令和4年度東北地域のスタートアップにおける成長型中小企業等研究開発支援事業の効果的利活用可能性等調査事業調査報告書
報告書概要
この報告は、東北地域のスタートアップにおける成長型中小企業等研究開発支援事業の効果的利活用可能性等を調査した報告書である。経済産業省が実施するサポイン事業やGo-Tech事業等の研究開発支援制度について、東北管内のJ-Startup TOHOKU選定企業等スタートアップ企業による活用実績はあるものの、成果の普及啓発や最適なマッチング機会創出に課題があることから、本調査事業が実施された。

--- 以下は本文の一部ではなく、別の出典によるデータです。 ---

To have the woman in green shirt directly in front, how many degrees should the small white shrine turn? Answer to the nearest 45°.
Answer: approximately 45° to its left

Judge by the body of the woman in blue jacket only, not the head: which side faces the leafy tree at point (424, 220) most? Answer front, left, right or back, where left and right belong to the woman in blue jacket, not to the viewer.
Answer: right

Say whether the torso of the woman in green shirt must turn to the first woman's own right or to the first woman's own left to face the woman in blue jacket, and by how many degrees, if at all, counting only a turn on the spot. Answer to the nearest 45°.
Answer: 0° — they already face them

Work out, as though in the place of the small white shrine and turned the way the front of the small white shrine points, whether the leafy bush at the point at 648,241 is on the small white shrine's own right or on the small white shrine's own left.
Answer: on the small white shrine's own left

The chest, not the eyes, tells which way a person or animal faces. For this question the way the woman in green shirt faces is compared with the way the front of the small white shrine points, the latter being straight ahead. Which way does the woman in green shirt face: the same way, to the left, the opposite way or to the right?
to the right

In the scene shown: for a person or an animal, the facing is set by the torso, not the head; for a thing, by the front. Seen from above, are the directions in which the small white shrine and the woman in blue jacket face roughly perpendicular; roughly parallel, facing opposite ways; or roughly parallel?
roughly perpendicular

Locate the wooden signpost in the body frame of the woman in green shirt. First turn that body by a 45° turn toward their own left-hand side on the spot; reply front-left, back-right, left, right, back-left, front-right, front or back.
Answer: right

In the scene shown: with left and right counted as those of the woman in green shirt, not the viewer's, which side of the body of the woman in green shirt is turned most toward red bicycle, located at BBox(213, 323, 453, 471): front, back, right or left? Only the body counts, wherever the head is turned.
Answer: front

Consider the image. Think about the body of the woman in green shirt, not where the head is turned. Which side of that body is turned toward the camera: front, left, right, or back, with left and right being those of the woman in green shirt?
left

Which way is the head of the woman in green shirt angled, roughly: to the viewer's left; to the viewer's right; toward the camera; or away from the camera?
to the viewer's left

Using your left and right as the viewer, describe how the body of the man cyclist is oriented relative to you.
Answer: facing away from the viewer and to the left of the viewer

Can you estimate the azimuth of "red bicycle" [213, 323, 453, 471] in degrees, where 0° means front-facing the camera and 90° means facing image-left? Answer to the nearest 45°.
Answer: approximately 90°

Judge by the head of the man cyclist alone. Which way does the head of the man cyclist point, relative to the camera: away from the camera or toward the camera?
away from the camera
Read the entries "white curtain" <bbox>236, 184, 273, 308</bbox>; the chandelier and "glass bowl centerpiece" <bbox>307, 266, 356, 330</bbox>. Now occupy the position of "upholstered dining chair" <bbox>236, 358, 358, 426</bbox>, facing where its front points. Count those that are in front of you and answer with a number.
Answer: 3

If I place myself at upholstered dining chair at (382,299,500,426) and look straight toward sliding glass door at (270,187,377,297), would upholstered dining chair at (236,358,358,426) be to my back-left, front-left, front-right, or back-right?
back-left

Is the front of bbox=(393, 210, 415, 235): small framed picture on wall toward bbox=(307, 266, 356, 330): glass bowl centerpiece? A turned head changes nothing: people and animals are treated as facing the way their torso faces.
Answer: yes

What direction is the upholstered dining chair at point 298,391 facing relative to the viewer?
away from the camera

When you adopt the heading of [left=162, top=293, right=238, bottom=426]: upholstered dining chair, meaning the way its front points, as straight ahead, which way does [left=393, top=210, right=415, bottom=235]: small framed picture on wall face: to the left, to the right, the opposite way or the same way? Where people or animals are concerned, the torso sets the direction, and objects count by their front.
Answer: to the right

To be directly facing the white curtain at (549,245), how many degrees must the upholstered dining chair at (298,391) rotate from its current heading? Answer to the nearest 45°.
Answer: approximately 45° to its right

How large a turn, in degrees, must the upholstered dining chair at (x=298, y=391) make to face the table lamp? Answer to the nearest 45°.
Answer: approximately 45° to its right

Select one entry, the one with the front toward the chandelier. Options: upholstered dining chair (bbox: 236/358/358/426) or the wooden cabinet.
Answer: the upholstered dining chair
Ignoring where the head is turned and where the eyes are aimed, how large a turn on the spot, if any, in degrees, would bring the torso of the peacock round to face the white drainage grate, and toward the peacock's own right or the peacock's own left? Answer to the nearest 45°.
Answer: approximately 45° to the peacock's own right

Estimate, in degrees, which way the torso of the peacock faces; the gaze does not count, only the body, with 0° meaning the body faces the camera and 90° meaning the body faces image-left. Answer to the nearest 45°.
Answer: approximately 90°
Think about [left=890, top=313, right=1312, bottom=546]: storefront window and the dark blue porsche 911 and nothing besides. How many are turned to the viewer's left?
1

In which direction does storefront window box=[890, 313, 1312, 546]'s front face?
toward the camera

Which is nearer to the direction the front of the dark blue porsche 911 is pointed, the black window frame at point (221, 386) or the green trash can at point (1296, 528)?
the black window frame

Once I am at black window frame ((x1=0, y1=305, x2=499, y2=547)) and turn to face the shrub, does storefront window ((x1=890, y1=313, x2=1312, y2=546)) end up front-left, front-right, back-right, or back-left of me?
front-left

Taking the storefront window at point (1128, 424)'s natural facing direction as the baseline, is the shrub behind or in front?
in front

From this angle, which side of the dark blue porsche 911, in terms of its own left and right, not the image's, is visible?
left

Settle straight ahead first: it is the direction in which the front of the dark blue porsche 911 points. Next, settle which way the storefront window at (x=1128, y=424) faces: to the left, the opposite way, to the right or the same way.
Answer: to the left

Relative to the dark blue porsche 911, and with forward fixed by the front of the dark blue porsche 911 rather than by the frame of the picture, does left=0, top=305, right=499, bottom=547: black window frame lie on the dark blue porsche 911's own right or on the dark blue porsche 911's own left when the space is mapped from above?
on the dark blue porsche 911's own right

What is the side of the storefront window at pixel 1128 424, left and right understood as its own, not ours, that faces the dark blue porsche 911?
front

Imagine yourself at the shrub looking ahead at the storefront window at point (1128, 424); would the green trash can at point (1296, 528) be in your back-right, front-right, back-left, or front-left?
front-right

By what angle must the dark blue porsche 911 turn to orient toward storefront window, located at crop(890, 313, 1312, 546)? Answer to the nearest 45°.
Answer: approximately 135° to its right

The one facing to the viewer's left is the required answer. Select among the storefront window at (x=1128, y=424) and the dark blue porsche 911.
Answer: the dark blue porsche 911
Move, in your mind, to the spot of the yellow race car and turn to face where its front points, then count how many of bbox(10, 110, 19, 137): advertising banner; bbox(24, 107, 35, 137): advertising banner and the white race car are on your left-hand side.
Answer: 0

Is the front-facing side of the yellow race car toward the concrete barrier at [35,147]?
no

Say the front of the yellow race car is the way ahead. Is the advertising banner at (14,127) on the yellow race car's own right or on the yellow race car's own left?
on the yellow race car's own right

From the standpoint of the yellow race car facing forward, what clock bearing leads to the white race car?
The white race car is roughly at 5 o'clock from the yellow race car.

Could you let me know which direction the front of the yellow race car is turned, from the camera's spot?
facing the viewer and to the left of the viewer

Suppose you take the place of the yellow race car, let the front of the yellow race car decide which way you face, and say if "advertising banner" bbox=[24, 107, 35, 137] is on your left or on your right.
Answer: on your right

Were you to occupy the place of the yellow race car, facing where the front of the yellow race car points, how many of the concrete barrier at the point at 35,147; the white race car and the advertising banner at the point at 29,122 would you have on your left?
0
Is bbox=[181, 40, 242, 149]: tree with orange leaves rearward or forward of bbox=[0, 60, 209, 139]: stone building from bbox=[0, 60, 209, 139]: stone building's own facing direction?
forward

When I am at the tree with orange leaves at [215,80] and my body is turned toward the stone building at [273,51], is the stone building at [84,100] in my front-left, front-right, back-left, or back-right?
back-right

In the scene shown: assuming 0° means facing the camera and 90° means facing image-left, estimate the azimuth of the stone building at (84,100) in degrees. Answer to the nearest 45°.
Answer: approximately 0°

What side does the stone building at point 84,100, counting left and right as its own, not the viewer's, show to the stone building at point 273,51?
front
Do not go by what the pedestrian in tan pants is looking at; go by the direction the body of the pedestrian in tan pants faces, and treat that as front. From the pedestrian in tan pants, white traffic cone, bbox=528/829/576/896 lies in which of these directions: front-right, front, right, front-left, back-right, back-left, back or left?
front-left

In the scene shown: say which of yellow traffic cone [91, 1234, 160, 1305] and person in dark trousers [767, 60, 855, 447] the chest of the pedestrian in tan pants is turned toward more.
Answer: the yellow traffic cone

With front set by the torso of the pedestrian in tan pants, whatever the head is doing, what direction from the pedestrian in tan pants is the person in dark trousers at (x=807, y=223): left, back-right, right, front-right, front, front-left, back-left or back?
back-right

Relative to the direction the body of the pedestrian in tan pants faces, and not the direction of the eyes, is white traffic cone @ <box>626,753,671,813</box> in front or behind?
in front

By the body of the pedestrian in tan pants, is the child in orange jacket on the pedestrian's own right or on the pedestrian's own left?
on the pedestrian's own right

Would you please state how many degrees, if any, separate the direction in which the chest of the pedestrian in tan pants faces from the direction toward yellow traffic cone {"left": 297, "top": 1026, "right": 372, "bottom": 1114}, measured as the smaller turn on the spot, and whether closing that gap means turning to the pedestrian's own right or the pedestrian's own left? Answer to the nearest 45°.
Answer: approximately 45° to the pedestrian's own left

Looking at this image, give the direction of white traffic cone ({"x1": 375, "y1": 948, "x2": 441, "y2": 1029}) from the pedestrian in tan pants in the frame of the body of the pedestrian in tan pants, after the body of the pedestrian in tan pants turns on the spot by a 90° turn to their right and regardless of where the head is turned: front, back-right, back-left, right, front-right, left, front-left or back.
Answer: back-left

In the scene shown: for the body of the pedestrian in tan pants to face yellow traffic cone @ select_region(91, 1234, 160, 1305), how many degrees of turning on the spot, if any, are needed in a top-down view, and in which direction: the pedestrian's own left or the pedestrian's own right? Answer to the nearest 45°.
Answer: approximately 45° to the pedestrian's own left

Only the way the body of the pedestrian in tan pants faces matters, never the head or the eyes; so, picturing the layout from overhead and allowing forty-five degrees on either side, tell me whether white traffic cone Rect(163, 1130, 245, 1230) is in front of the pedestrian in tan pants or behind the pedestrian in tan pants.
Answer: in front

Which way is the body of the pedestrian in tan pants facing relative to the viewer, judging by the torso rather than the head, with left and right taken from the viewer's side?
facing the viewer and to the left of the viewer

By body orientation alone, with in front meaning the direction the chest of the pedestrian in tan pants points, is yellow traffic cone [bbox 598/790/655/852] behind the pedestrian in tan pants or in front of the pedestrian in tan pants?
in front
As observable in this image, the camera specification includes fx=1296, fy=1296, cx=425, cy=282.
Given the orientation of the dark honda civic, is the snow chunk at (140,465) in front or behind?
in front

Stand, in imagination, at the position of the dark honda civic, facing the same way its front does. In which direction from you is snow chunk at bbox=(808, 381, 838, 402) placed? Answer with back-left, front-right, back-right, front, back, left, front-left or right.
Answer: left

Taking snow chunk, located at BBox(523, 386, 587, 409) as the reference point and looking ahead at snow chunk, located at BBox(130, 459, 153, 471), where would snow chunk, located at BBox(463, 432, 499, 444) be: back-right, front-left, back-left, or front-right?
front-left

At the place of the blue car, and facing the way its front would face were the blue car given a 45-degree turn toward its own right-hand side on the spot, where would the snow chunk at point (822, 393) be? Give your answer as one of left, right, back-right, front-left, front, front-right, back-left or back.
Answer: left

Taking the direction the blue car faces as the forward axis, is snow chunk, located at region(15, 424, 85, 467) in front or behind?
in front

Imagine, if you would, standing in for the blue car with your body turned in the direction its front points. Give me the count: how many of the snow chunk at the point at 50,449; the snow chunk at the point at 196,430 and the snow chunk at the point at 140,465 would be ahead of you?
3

調査では「研究開発支援事業利活用セミナー事業」と「経営デザインシート研修事業」の2つのモデル事業を実施した。セミナー事業では、エーアイシルクやトライポッドワークス等のJ-Startup企業によるトークセッション、NEDO・日本政策金融公庫・福島県・東北経済産業局・INPITによる施策説明、個別相談会を開催し、104名が申込み93名が参加した。経営デザインシート研修事業では、支援機関職員を対象とした研修と、ロワールや大進プレス工業の事例を交えたスタートアップ向け研修を実施した。
調査により明らかになった東北地域スタートアップの主要課題は、事業拡大・海外展開においてはパートナー企業探索や事業戦略強化、量産化体制構築が挙げられる。知財戦略においては自社の強みの明確化や事業戦略に連動した知財戦略構築が必要である。資金調達ではVCとの接点不足や工場建設・量産化のための資金確保が課題となっている。人材確保では特にエンジニア職採用や経営層人材強化が困難な状況である。
これらの課題に対する支援策として、事業拡大・海外展開ではVCや大企業とのマッチング機会提供とともに、政府の約1兆円のスタートアップ予算を活用した各種支援制度の有効活用促進が求められる。知財戦略では経営デザインシートを活用した知的資産整理や事業計画ブラッシュアップが有効であり、Go-Tech事業申請前の活用が推奨される。資金調達では首都圏でのVC等との個別マッチング機会創出と政府系金融機関の融資制度活用が必要である。人材確保では特に大学発スタートアップにおける経営人材確保支援や首都圏人材との複業兼業マッチング強化が重要である。
今後の効果的な取組として、スタートアップに特化した施策紹介・相談会等の普及啓発事業の継続実施が有効である。Go-Tech事業出資枠等の強力な支援ツールの認知度が低い現状を踏まえ、多様な支援策を比較・相談できる場作りが求められる。仙台スタートアップ・エコシステム推進協議会やテクスタ宮城、aTOP等との有機的連携により、東北管内スタートアップに対する研究開発支援事業等の普及啓発をより効果的に実施することが重要である。